Saved entries
☆ ☆ ☆ ☆
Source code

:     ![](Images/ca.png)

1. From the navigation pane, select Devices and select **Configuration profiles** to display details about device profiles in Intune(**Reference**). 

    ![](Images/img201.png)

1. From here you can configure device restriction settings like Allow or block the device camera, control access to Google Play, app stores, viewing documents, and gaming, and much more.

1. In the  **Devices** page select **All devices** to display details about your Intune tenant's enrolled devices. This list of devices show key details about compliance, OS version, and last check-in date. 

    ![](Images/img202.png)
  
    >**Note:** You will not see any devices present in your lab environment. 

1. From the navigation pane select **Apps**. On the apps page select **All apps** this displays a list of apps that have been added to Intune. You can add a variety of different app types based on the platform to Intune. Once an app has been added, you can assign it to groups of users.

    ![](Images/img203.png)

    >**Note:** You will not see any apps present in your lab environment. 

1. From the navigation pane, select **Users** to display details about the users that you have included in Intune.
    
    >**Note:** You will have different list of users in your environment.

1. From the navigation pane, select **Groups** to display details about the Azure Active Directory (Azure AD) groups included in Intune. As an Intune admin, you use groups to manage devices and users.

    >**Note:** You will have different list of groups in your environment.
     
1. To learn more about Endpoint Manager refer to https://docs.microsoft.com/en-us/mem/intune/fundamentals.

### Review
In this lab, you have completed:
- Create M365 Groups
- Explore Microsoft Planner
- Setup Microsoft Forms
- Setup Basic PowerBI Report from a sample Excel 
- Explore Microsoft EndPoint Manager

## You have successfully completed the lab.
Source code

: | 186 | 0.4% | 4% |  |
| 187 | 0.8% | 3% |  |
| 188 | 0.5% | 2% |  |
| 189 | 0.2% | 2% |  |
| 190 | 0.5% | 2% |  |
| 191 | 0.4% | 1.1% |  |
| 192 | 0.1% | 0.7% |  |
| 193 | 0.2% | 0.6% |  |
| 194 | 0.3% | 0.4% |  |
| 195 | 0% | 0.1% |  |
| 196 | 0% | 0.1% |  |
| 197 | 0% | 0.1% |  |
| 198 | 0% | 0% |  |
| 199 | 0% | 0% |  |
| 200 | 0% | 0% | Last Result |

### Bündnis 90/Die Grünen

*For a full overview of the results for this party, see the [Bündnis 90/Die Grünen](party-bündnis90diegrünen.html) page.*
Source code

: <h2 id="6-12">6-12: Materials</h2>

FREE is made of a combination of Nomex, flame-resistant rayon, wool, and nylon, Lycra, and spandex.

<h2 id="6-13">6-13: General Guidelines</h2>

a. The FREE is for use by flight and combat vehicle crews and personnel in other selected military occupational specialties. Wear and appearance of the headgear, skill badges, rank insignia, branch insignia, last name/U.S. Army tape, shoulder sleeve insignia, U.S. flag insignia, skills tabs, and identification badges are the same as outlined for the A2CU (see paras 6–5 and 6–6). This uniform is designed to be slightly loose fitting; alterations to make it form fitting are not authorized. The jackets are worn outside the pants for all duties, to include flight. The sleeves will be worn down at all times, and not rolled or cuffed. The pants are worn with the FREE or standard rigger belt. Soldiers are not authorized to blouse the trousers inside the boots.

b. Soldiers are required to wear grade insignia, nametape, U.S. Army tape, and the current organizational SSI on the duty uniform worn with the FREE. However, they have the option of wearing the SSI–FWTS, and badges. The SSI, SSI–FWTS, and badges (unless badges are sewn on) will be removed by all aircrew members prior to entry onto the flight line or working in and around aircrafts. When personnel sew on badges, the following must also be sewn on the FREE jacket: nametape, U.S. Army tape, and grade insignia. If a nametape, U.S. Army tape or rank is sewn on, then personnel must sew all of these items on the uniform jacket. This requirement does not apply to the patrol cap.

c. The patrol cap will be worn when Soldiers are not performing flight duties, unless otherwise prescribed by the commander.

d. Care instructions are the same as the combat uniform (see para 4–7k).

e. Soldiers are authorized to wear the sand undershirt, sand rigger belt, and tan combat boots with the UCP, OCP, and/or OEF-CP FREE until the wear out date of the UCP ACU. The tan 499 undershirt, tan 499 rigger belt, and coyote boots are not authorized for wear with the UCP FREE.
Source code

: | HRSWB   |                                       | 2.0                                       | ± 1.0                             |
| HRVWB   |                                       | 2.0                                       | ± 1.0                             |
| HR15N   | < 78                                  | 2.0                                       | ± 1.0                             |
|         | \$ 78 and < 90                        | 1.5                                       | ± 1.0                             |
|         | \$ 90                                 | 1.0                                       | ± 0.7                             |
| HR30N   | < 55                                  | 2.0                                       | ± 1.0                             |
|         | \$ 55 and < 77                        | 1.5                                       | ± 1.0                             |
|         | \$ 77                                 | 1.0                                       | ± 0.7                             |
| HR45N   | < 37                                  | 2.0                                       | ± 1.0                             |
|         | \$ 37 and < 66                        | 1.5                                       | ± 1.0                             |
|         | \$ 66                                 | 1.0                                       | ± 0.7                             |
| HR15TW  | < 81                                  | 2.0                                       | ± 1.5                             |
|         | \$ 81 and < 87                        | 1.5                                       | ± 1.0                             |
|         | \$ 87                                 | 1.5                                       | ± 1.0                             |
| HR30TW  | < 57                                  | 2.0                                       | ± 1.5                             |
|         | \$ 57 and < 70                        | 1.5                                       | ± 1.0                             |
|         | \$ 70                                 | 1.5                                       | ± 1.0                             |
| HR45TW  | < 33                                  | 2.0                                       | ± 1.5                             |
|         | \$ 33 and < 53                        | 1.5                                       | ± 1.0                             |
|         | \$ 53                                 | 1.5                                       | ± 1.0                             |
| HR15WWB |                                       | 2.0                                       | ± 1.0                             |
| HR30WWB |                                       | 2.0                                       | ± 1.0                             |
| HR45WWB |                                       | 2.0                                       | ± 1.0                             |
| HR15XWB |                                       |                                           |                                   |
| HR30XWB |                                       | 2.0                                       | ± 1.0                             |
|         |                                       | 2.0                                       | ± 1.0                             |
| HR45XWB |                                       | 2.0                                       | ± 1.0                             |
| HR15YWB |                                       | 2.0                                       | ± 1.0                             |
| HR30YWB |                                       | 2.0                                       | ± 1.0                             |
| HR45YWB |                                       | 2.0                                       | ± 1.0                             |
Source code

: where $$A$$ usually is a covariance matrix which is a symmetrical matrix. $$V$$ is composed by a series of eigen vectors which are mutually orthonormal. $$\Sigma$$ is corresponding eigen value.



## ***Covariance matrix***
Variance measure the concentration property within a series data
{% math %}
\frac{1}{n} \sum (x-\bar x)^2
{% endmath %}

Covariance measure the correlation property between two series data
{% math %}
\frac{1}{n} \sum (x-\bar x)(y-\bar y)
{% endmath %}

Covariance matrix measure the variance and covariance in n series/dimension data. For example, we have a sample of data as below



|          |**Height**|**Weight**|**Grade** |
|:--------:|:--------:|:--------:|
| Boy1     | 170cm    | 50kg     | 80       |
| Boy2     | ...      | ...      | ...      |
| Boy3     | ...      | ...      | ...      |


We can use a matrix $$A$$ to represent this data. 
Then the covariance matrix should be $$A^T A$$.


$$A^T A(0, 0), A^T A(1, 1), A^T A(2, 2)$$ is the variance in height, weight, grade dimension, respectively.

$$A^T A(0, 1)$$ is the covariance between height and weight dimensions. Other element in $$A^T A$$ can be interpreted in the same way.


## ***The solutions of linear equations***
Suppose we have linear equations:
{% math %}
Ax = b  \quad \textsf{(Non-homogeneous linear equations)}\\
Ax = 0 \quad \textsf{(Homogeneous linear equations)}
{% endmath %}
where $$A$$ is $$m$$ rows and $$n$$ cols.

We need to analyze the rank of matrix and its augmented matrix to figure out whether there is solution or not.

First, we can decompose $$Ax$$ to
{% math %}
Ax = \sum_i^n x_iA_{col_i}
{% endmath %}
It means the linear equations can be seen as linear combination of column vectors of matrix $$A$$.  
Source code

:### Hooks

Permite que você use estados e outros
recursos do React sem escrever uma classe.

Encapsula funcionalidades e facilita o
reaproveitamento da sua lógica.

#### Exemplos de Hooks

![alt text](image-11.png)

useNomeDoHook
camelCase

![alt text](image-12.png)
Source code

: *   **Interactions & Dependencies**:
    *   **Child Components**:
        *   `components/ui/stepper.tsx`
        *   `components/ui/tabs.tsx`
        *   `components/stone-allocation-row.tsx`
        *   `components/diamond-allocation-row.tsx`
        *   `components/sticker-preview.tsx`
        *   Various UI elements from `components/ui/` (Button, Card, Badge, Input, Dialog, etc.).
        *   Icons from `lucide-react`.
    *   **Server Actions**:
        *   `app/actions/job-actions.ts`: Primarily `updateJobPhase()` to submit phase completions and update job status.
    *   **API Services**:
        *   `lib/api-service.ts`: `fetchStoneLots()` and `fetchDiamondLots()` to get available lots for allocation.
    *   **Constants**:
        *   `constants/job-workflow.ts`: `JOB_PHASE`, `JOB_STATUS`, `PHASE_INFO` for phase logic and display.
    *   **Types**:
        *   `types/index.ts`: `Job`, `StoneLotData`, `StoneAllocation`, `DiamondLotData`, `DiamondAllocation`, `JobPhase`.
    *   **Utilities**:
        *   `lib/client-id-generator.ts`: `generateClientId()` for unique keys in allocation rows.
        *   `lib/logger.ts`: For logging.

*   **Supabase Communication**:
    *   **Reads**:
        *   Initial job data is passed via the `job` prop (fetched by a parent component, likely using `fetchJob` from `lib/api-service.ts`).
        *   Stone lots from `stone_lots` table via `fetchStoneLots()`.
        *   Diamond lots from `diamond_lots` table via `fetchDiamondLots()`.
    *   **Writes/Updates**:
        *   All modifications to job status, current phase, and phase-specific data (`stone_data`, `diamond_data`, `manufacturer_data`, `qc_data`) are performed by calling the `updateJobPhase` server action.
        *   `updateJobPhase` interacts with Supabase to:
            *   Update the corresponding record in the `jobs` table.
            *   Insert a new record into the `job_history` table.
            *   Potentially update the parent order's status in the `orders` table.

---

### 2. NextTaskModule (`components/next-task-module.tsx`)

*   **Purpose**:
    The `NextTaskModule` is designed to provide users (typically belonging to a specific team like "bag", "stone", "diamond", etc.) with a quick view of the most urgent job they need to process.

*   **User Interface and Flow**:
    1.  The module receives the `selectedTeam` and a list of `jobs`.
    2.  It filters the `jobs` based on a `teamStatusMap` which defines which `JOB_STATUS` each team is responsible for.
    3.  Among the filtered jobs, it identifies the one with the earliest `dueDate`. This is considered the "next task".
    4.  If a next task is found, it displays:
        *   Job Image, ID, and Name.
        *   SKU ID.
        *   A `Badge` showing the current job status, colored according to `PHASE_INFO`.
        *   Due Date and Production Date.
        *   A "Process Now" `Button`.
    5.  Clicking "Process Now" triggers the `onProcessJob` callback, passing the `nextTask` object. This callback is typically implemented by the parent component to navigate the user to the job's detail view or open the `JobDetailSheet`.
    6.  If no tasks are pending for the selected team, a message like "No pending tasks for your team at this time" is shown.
☆ ☆ ☆ ☆
What is being asked →
Of the lines above, output exactly those from the line bearing "logic and display." through the line bearing "The module receives", inclusive.

Solution for this problem →
        *   `constants/job-workflow.ts`: `JOB_PHASE`, `JOB_STATUS`, `PHASE_INFO` for phase logic and display.
    *   **Types**:
        *   `types/index.ts`: `Job`, `StoneLotData`, `StoneAllocation`, `DiamondLotData`, `DiamondAllocation`, `JobPhase`.
    *   **Utilities**:
        *   `lib/client-id-generator.ts`: `generateClientId()` for unique keys in allocation rows.
        *   `lib/logger.ts`: For logging.

*   **Supabase Communication**:
    *   **Reads**:
        *   Initial job data is passed via the `job` prop (fetched by a parent component, likely using `fetchJob` from `lib/api-service.ts`).
        *   Stone lots from `stone_lots` table via `fetchStoneLots()`.
        *   Diamond lots from `diamond_lots` table via `fetchDiamondLots()`.
    *   **Writes/Updates**:
        *   All modifications to job status, current phase, and phase-specific data (`stone_data`, `diamond_data`, `manufacturer_data`, `qc_data`) are performed by calling the `updateJobPhase` server action.
        *   `updateJobPhase` interacts with Supabase to:
            *   Update the corresponding record in the `jobs` table.
            *   Insert a new record into the `job_history` table.
            *   Potentially update the parent order's status in the `orders` table.

---

### 2. NextTaskModule (`components/next-task-module.tsx`)

*   **Purpose**:
    The `NextTaskModule` is designed to provide users (typically belonging to a specific team like "bag", "stone", "diamond", etc.) with a quick view of the most urgent job they need to process.

*   **User Interface and Flow**:
    1.  The module receives the `selectedTeam` and a list of `jobs`.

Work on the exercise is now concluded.